Open sfirke opened 8 years ago
To point out the obvious, this is different than distinct()
from dplyr as that would return one record of a duplicated set; I want no records.
A month later, this does not seem useful enough to make a permanent function for.
Now I think I have a need for this again. I have two ID columns and want to understand if they are 1-to-1. Does ID A ever appear without the same ID B? It would be hierarchical, as an ID shouldn't appear with multiple values of say location
but of course the same location
will have multiple values of ID
.
Maybe I need a function check_one_to_one
that takes multiple variables and checks whether there is any violation of 1:1.
Check first to see if someone else has coded this?
Great work on janitor! Awesome to see Ed types building real tools.
This is actually two different issues
Question 1: Are there duplicates?
Your introduction to get_dups
states
This is for hunting down and examining duplicate records during data cleaning
Hunting down is different from examining. Hunting should be a different (and faster re #67 ) function.
I'd recommend an is_id
or has_dupes
function instead of check_one_to_one
. It's the same idea: are these combinations unique?
The workflow is: Are there duplicates (has_dups
)? If yes, what do I do about them (get_dups
)?
Stata has an isid
implementation that I used for this purpose, back in my Stata days. Helpfile here.
You'd be looking for a more pipe-able, NSE version of
is_id <- function(x){
numdups <- sum(duplicated(x))
if (numdups > 0){
stop(sprintf("There are %i duplicates in %s", numdups, deparse(substitute(x))))
}
}
Question 2: Can I get the elements of a data frame that are never duplicated?
In the handling duplicates workflow, I will sometimes separate the elements that are ever duplicated from the elements that are never duplicated, use a bunch of business logic to manipulate the ever duplicated elements, then recombine them. I think a get_nondups
function could be worthwhile.
Here's what I use:
sep_dups <- function(df, ...){
target <- df %>% select_(.dots=...)
dup_index <- duplicated(target) | duplicated(target, fromLast = TRUE)
list(unique = df[!dup_index, ],
duplicates = df[dup_index, ])
}
Just a random thought: a sankey diagram would visually indicate what we are discussing here - maybe some of the code that goes into organizing that data from a plotting package could be used as reference?
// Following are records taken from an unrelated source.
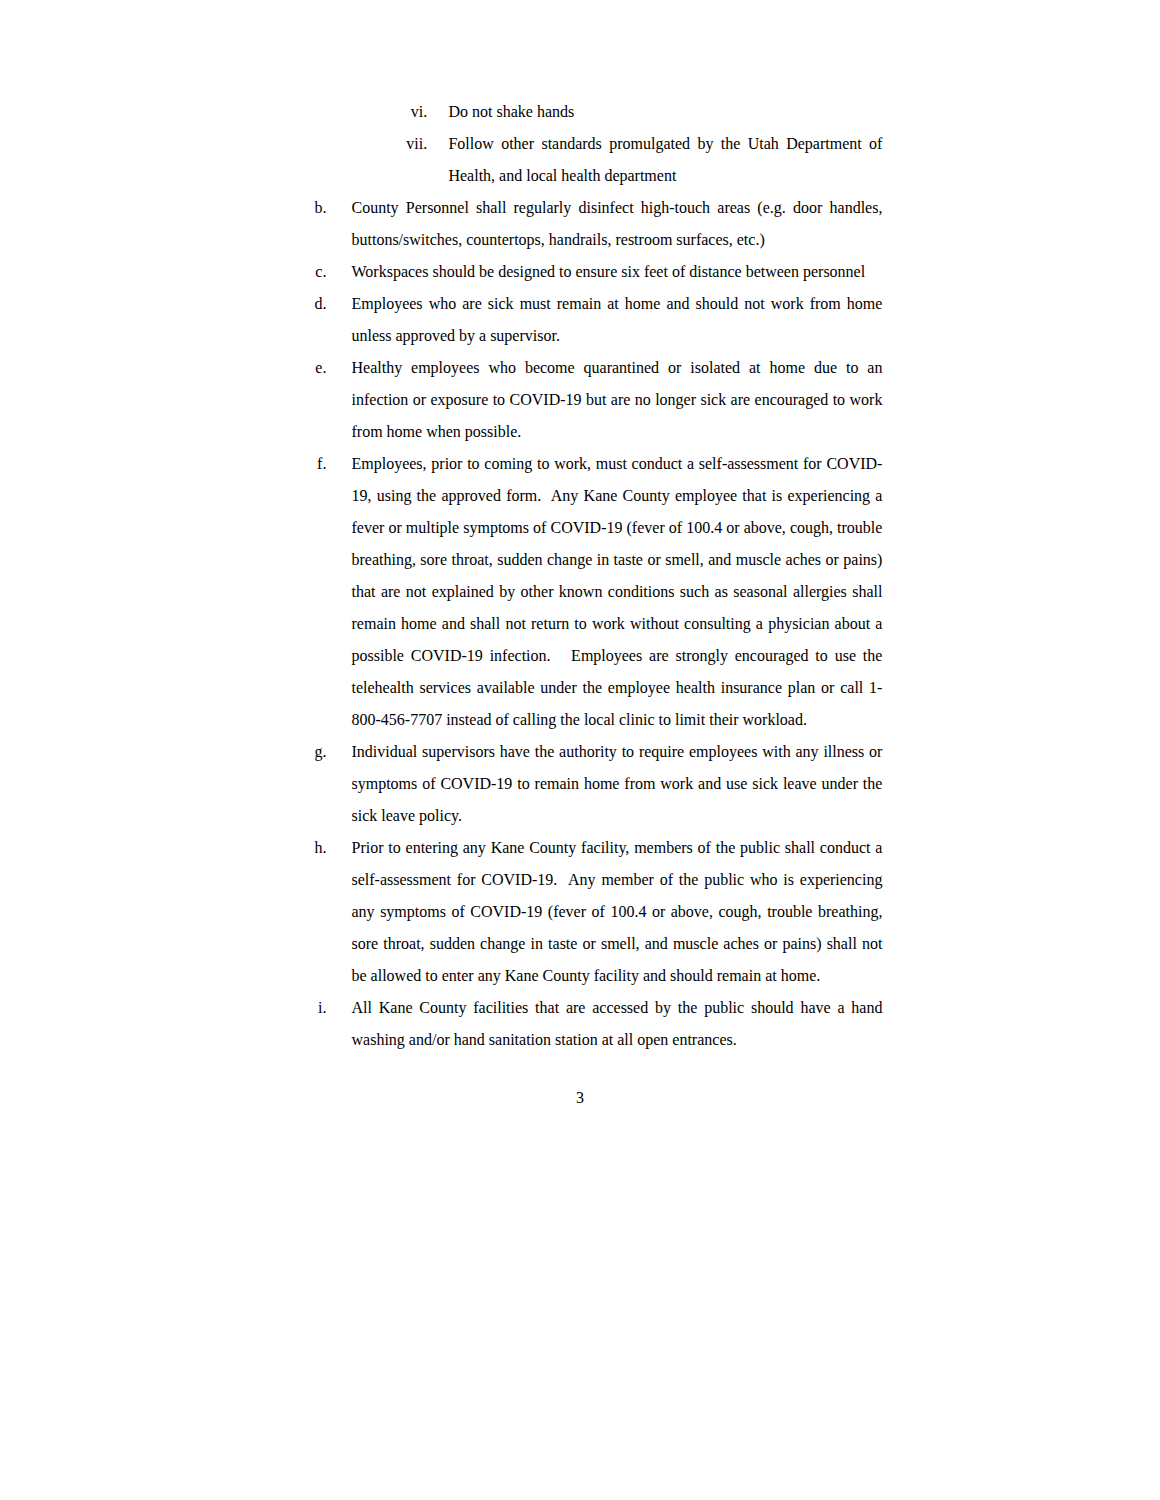Do not shake hands
Follow other standards promulgated by the Utah Department of Health, and local health department
County Personnel shall regularly disinfect high-touch areas (e.g. door handles, buttons/switches, countertops, handrails, restroom surfaces, etc.)
Workspaces should be designed to ensure six feet of distance between personnel
Employees who are sick must remain at home and should not work from home unless approved by a supervisor.
Healthy employees who become quarantined or isolated at home due to an infection or exposure to COVID-19 but are no longer sick are encouraged to work from home when possible.
Employees, prior to coming to work, must conduct a self-assessment for COVID-19, using the approved form. Any Kane County employee that is experiencing a fever or multiple symptoms of COVID-19 (fever of 100.4 or above, cough, trouble breathing, sore throat, sudden change in taste or smell, and muscle aches or pains) that are not explained by other known conditions such as seasonal allergies shall remain home and shall not return to work without consulting a physician about a possible COVID-19 infection. Employees are strongly encouraged to use the telehealth services available under the employee health insurance plan or call 1-800-456-7707 instead of calling the local clinic to limit their workload.
Individual supervisors have the authority to require employees with any illness or symptoms of COVID-19 to remain home from work and use sick leave under the sick leave policy.
Prior to entering any Kane County facility, members of the public shall conduct a self-assessment for COVID-19. Any member of the public who is experiencing any symptoms of COVID-19 (fever of 100.4 or above, cough, trouble breathing, sore throat, sudden change in taste or smell, and muscle aches or pains) shall not be allowed to enter any Kane County facility and should remain at home.
All Kane County facilities that are accessed by the public should have a hand washing and/or hand sanitation station at all open entrances.
3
Ran into this today, where we want to see if anyone w/ the same ID had specified different values for race columns. Used
get_dupes
, then looked at IDs that were not in the duplicated tables.The use case is for cleaning data, when all records should have a duplicate. I'm not sure how to handle records where there's only one instance of the unique ID. Should it return all unique rows of the specified variables, and thus those? Then for this use case you'd have to start by filtering the table for records where the ID appears at least twice. Makes for a simpler function, but if you always have to pre-filter for it to be useful, maybe I should bake that in.
Let's start simple: takes a df and variable names, returns a df of the rows that didn't share those variable combinations. The opposite of
get_dupes()
which is nice.